> Page excerpt:
....................

Returns ERR_PTR() for error, hashed match (in the unlikely case it's
been found) or new dentry.  In-lookup matches trigger BUG() for
now; that will change in the next commit when we introduce waiting
for ongoing lookup to finish.  Note that in-lookup matches won't be
possible until we actually go for shared locking.

lookup_slow() switched to use of d_alloc_parallel().

Again, these commits are separated only for making it easier to
review.  All this machinery will start doing something useful only
when we go for shared locking; it's just that the combination is
too large for my taste.

....................

Records from a data collection

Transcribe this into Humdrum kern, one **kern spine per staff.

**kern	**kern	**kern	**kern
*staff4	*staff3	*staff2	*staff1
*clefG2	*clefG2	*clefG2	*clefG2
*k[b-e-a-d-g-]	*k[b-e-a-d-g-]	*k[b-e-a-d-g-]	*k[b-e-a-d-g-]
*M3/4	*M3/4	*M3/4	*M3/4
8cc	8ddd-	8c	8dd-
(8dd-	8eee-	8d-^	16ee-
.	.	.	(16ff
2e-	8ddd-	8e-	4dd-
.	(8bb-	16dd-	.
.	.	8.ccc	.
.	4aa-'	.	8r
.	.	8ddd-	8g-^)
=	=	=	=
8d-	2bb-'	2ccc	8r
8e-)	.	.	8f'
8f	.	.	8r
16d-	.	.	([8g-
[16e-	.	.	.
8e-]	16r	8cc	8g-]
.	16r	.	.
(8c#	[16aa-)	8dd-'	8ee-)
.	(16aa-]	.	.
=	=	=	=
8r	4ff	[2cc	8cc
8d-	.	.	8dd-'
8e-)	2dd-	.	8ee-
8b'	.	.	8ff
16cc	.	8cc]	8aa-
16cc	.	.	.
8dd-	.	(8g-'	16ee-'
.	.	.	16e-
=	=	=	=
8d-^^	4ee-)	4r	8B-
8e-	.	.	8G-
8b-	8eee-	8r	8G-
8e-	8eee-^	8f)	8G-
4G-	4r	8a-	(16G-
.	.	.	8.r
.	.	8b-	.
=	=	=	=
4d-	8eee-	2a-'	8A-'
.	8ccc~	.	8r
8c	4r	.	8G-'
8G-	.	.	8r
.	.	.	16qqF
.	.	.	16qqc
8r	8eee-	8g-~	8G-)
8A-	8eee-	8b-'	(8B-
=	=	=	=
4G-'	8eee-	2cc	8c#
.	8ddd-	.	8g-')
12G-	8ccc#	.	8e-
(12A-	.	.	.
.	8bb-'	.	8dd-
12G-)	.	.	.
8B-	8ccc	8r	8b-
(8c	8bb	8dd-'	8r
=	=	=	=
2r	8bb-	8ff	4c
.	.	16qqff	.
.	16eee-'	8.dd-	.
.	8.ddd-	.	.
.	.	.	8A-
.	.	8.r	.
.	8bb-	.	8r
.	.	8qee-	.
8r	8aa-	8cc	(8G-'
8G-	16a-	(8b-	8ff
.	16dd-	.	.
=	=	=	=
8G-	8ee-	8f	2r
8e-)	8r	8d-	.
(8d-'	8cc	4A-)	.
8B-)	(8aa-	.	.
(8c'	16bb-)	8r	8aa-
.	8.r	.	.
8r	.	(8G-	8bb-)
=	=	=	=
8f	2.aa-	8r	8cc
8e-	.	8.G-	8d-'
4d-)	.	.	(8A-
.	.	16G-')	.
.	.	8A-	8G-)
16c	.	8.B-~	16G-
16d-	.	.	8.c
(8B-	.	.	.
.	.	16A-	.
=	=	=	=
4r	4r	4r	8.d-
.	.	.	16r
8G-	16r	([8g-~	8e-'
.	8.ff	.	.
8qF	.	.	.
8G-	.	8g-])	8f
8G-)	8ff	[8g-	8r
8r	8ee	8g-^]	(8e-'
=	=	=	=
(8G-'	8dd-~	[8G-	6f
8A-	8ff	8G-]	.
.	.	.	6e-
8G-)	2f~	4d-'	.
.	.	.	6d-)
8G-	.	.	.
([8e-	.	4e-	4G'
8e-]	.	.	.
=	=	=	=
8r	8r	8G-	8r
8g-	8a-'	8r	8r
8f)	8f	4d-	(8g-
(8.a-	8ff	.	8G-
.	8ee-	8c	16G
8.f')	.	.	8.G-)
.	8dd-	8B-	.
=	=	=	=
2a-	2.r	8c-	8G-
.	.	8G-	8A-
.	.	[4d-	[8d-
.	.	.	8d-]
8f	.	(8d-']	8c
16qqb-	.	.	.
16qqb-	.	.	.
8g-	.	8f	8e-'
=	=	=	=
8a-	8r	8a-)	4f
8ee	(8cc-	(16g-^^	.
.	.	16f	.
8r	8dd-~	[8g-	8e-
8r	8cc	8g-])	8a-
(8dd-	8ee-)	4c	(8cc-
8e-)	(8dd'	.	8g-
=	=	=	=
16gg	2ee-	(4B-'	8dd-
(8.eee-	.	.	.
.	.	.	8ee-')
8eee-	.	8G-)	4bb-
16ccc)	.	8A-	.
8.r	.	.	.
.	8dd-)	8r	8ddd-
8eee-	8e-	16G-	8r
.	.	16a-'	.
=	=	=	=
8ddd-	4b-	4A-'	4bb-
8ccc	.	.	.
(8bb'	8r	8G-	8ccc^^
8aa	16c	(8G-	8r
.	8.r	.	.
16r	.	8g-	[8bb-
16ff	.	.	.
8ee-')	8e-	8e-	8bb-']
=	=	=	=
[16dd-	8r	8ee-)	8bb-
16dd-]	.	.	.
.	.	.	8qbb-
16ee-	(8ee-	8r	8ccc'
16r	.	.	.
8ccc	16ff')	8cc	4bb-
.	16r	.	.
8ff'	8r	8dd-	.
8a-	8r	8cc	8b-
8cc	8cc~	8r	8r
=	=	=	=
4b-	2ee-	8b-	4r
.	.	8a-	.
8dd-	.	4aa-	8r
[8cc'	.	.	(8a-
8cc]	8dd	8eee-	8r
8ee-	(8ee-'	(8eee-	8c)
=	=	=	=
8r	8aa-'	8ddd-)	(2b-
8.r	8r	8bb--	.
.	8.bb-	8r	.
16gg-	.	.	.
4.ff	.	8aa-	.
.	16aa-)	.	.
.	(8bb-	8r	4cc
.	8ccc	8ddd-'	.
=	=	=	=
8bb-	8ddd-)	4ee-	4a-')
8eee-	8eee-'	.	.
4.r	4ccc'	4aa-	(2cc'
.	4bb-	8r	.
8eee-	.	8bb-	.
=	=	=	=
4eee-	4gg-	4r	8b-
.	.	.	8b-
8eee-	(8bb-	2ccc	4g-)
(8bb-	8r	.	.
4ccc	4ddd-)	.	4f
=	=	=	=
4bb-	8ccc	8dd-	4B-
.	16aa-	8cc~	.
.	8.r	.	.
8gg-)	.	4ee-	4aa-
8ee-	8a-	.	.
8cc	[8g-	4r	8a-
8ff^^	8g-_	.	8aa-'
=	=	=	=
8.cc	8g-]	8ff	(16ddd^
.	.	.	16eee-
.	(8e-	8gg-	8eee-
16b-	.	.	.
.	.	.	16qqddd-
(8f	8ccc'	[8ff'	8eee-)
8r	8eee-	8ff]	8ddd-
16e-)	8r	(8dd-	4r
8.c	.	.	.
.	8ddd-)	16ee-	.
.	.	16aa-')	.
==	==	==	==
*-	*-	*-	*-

....................

> Exercises:
1. Count the lines in the entries that contain the string "kern". Give only the number.
2. Please carry on the commit note about parallel lookups from the point where it stops.

> The replies:
1. 2

2.
Signed-off-by: Al Viro <viro@zeniv.linux.org.uk>
---
 fs/dcache.c            | 87 ++++++++++++++++++++++++++++++++++++++++++++++++++
 fs/namei.c             | 44 +++++++++++--------------
 include/linux/dcache.h |  2 ++
 3 files changed, 108 insertions(+), 25 deletions(-)

diff --git a/fs/dcache.c b/fs/dcache.c
index 3959f18..0552002 100644
--- a/fs/dcache.c
+++ b/fs/dcache.c
@@ -111,6 +111,17 @@ static inline struct hlist_bl_head *d_hash(const struct dentry *parent,
 	return dentry_hashtable + hash_32(hash, d_hash_shift);
 }
 
+#define IN_LOOKUP_SHIFT 10
+static struct hlist_bl_head in_lookup_hashtable[1 << IN_LOOKUP_SHIFT];
+
+static inline struct hlist_bl_head *in_lookup_hash(const struct dentry *parent,
+					unsigned int hash)
+{
+	hash += (unsigned long) parent / L1_CACHE_BYTES;
+	return in_lookup_hashtable + hash_32(hash, IN_LOOKUP_SHIFT);
+}
+
+
 /* Statistics gathering. */
 struct dentry_stat_t dentry_stat = {
 	.age_limit = 45,
@@ -2377,9 +2388,85 @@ static inline void end_dir_add(struct inode *dir, unsigned n)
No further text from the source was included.